» **Extract to read**:
EXHIBIT 10.11
SETTLEMENT AND RELEASE AGREEMENT
THIS SETTLEMENT AND RELEASE AGREEMENT (this "Agreement") is entered into
and dated for reference purposes as of September 30, 2002, between NUPRO
INNOVATIONS, INC., a Delaware corporation ("Nupro"), STRONGGO, LLC, an Arizona
limited liability company ("StrongGO"), and a group of Shareholders to be
identified from among and between those individuals and entities who purchased
shares of Nupro common stock during a certain stock sale exempted from federal
securities registration through provisions of Regulation S of the Securities Act
of 1934 (hereinafter referred to as the "Reg. S Shareholders"), occurring
between June 1999 and December 2000, and subsequent shares acquired under share
warrants issued by Nupro to these Reg. S Shareholders between those same dates
(hereinafter referred to as the "Reg. S Offering") (individually referenced to
herein as a "Party" or collectively as the "Parties").
RECITALS
1. The individuals and entities within the class of Reg. S Shareholders
invested more than Eight Million Dollars ($8,000,000.00) in Nupro and shall
identify themselves as a part of this Agreement by their respective signatures
on this document below and the reconveyance of their respective Reg. S shares to
Nupro. The Reg. S Shareholders eligible for participation in this settlement and
the number of Nupro shares held by the Reg. S Shareholders are the 33
shareholders listed in Exhibit A attached hereto.
2. Certain Reg. S Shareholders have made demands upon Nupro for the
repayment of the Reg. S Shareholders' entire investment in the Reg. S Offering,
based on their allegations that certain former officers including Xxxx
Xxxxxxxxxxx, Xxxx Xxxxxxxxxxx, Xxxx Xxxxxxxx, and Xxxxxxx Xxxxxxxx de Cima, and
their de facto agent Xx. Xxxxxxxx Xxxxxx, intentionally misrepresented the
invention of, the ownership of, the reliable valuation of, and the likely sales
of a certain proprietary formulation and technology for a composite material
referred to as the "Nupro material" and "Nupro technology", which was Nupro's
principal asset at the time the Reg. S Shareholders invested in the Reg. S
Offering. Certain Reg. S Shareholders have threatened to initiate litigation
against Nupro if their investments are not returned.
3. The Reg. S Shareholders and Nupro deny all allegations made against
each other regarding representations concerning Nupro's technology.
4. The Reg. S Shareholders and Nupro deny any and all liability to one
another, but desire to fully and completely compromise, resolve and release all
of the claims between them.

» **Records**:

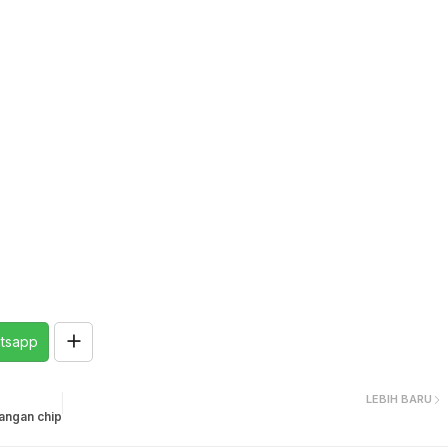
tsapp
LEBIH BARU
angan chip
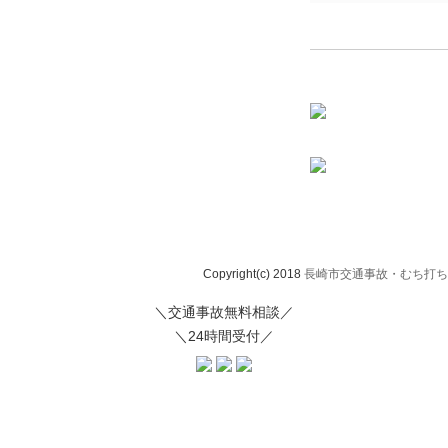
Copyright(c) 2018
長崎市交通事故・むち打ち治
＼交通事故無料相談／
＼24時間受付／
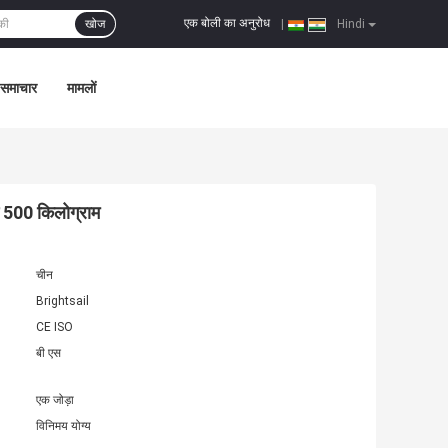
एक बोली का अनुरोध
खोज
|
Hindi
समाचार
मामलों
े 500 किलोग्राम
चीन
Brightsail
CE ISO
बी एस
एक जोड़ा
विनिमय योग्य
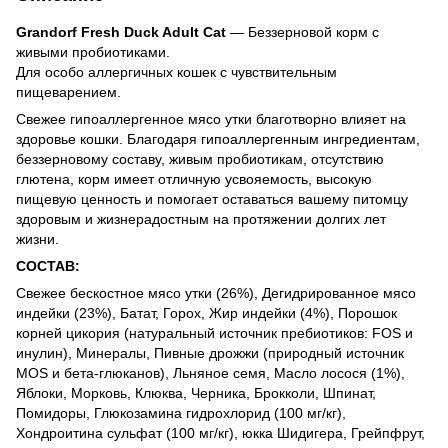
Grandorf Fresh Duck Adult Cat
— Беззерновой корм с
живыми пробиотиками.
Для особо аллергичных кошек с чувствительным
пищеварением.
Свежее гипоаллергенное мясо утки благотворно влияет на
здоровье кошки. Благодаря гипоаллергенным ингредиентам,
беззерновому составу, живым пробиотикам, отсутствию
глютена, корм имеет отличную усвояемость, высокую
пищевую ценность и помогает оставаться вашему питомцу
здоровым и жизнерадостным на протяжении долгих лет
жизни.
СОСТАВ:
Свежее бескостное мясо утки (26%), Дегидрированное мясо
индейки (23%), Батат, Горох, Жир индейки (4%), Порошок
корней цикория (натуральный источник пребиотиков: FOS и
инулин), Минералы, Пивные дрожжи (природный источник
MOS и бета-глюканов), Льняное семя, Масло лосося (1%),
Яблоки, Морковь, Клюква, Черника, Брокколи, Шпинат,
Помидоры, Глюкозамина гидрохлорид (100 мг/кг),
Хондроитина сульфат (100 мг/кг), юкка Шидигера, Грейпфрут,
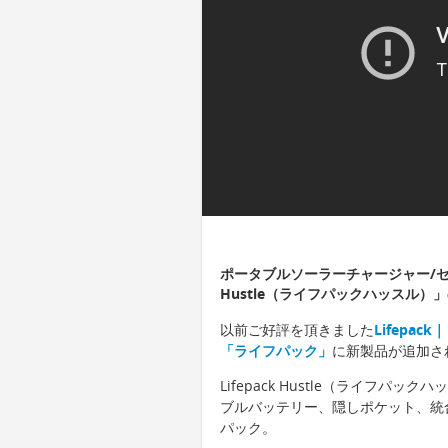
ポータブルソーラーチャージャー/セキ
Hustle（ライフパックハッスル）
以前ご好評を頂きました
Lifepa
「ライフパック」
に新製品が追加さ
Lifepack Hustle（ライフ
ブルバッテリー、隠しポケット、統
パック。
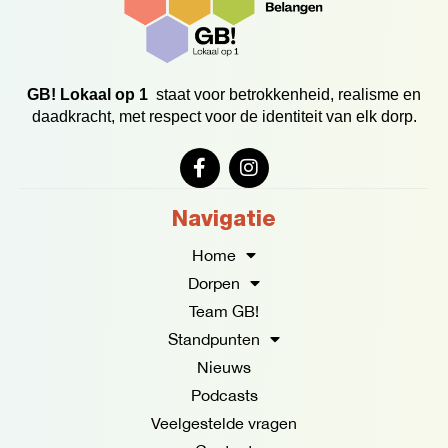
GB! Lokaal op 1
staat voor betrokkenheid, realisme en
daadkracht, met respect voor de identiteit van elk dorp.
F
I
a
n
c
s
e
t
Navigatie
b
a
o
g
Home
o
r
Dorpen
k
a
Team GB!
-
m
f
Standpunten
Nieuws
Podcasts
Veelgestelde vragen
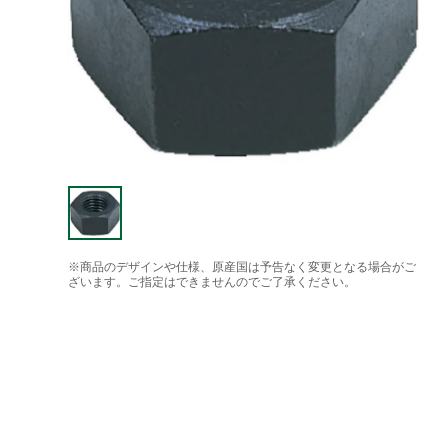
※商品のデザインや仕様、原産国は予告なく変更となる場合がご
ざいます。ご指定はできませんのでご了承ください。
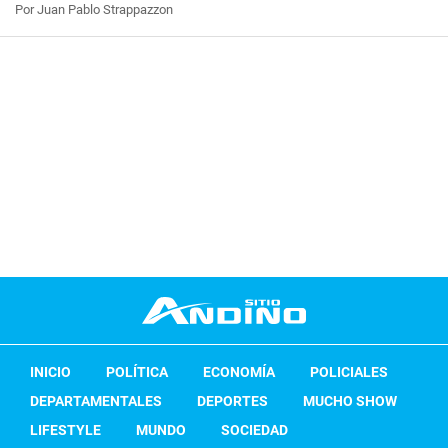
Por Juan Pablo Strappazzon
INICIO
POLÍTICA
ECONOMÍA
POLICIALES
DEPARTAMENTALES
DEPORTES
MUCHO SHOW
LIFESTYLE
MUNDO
SOCIEDAD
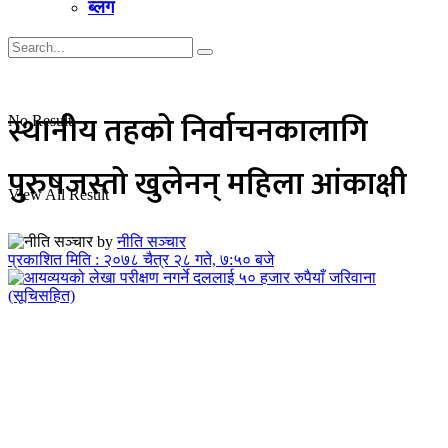
ब्लग
स्थानीय तहको निर्वाचनकालागि
No Result
पुरुषजस्तो खुलेनन् महिला आंकाक्षी
View All Result
by
नीति सञ्चार
प्रकाशित मिति : २०७८ चैत्र २८ गते, ७:५० बजे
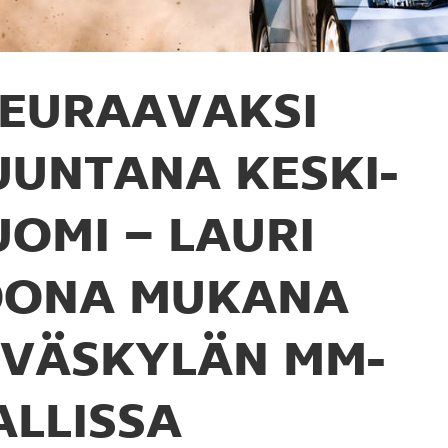
EURAAVAKSI
UUNTANA KESKI-
UOMI – LAURI
OONA MUKANA
YVÄSKYLÄN MM-
ALLISSA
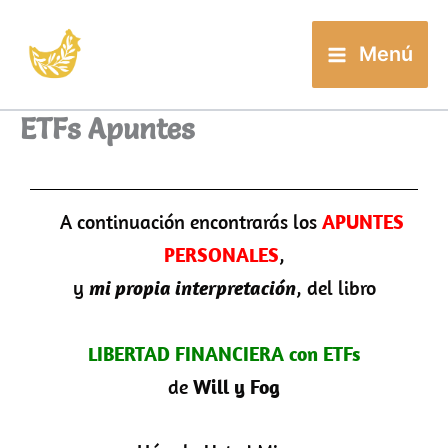
Buscar
Ir
al
Menú
contenido
ETFs Apuntes
A continuación encontrarás los
APUNTES
PERSONALES
,
y
mi propia interpretación
, del libro
LIBERTAD FINANCIERA con ETFs
de
Will y Fog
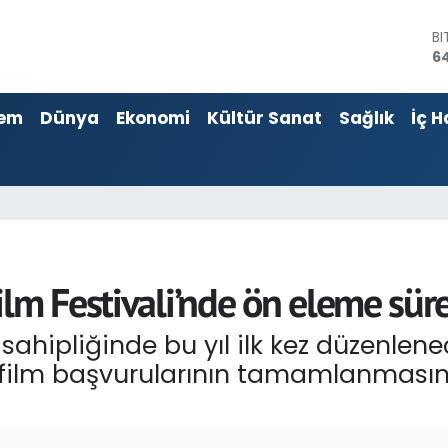
64
D
4
E
55
em
Dünya
Ekonomi
Kültür Sanat
Sağlık
İç H
ST
64
G
6
Bİ
13
lm Festivali’nde ön eleme süre
ahipliğinde bu yıl ilk kez düzenlene
 film başvurularının tamamlanması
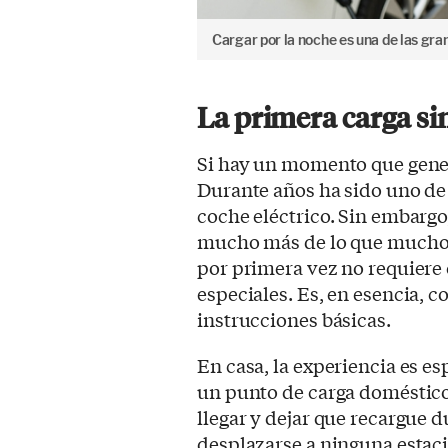
Cargar por la noche es una de las gra
La primera carga si
Si hay un momento que gener
Durante años ha sido uno de 
coche eléctrico. Sin embargo,
mucho más de lo que muchos
por primera vez no requiere
especiales. Es, en esencia, c
instrucciones básicas.
En casa, la experiencia es e
un punto de carga doméstico,
llegar y dejar que recargue 
desplazarse a ninguna estaci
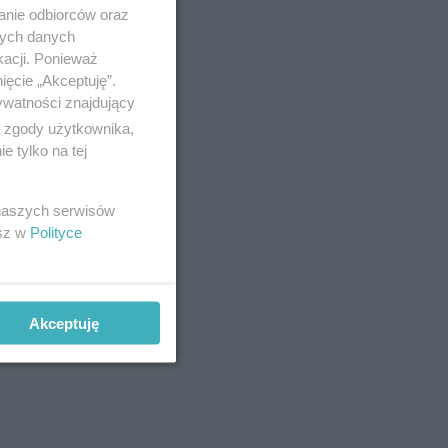
anie odbiorców oraz
nych danych
kacji. Ponieważ
ięcie „Akceptuję”.
ywatności znajdujący
ą zgody użytkownika,
 tylko na tej
 naszych serwisów
esz w
Polityce
Akceptuję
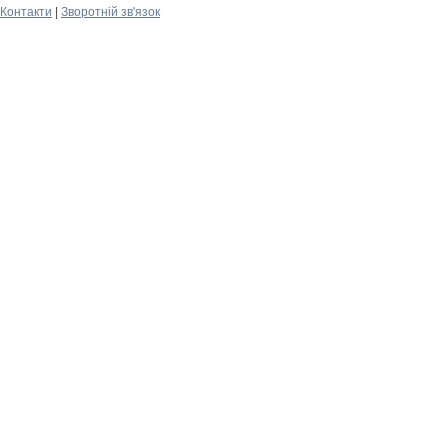
Контакти
|
Зворотній зв'язок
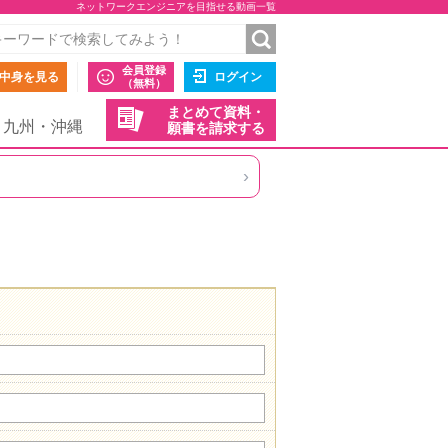
ネットワークエンジニアを目指せる動画一覧
会員登録
中身を見る
ログイン
（無料）
まとめて資料・
九州・沖縄
願書を請求する
›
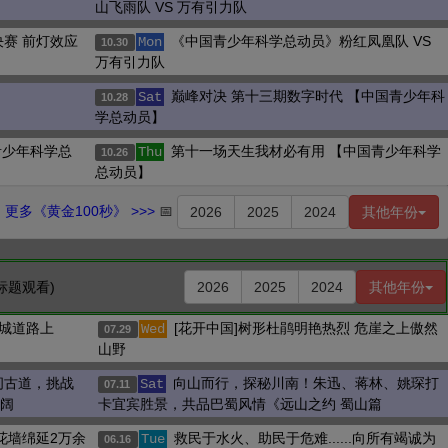
山飞雨队 VS 万有引力队
赛 前灯效应
《中国青少年科学总动员》粉红凤凰队 VS
Mon
10.30
万有引力队
巅峰对决 第十三期数字时代 【中国青少年科
Sat
10.28
学总动员】
青少年科学总
第十一场天生我材必有用 【中国青少年科学
Thu
10.26
总动员】
更多《黄金100秒》 >>>
📅
2026
2025
2024
其他年份
标题观看)
2026
2025
2024
其他年份
城道路上
[花开中国]树形杜鹃明艳热烈 危崖之上傲然
Wed
07.29
山野
间古道，挑战
向山而行，探秘川南！朱迅、蒋林、姚琛打
Sat
07.11
壮阔
卡宜宾胜景，共品巴蜀风情《远山之约 蜀山篇
花墙绵延2万余
救民于水火、助民于危难......向所有竭诚为
Tue
06.16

» **Required actions**:
1. According to the settlement agreement, why have certain Reg. S Shareholders demanded that Nupro repay their entire investment? Answer in one to three sentences.
2. Rewrite the paragraph of the settlement agreement that begins "1. The individuals and entities within the class" as a short list that keeps its main facts.
The items are not needed here.

» **Your written answers**:
1. They allege that certain former officers and their de facto agent intentionally misrepresented the invention, ownership, reliable valuation and likely sales of the proprietary "Nupro material" and "Nupro technology." That technology was Nupro's principal asset when they invested in the Reg. S Offering.

2.
- The Reg. S Shareholders invested more than $8,000,000 in Nupro.
- They identify themselves as part of the Agreement by signing it and returning their Reg. S shares to Nupro.
- The eligible shareholders and their Nupro share counts are the 33 shareholders listed in Exhibit A.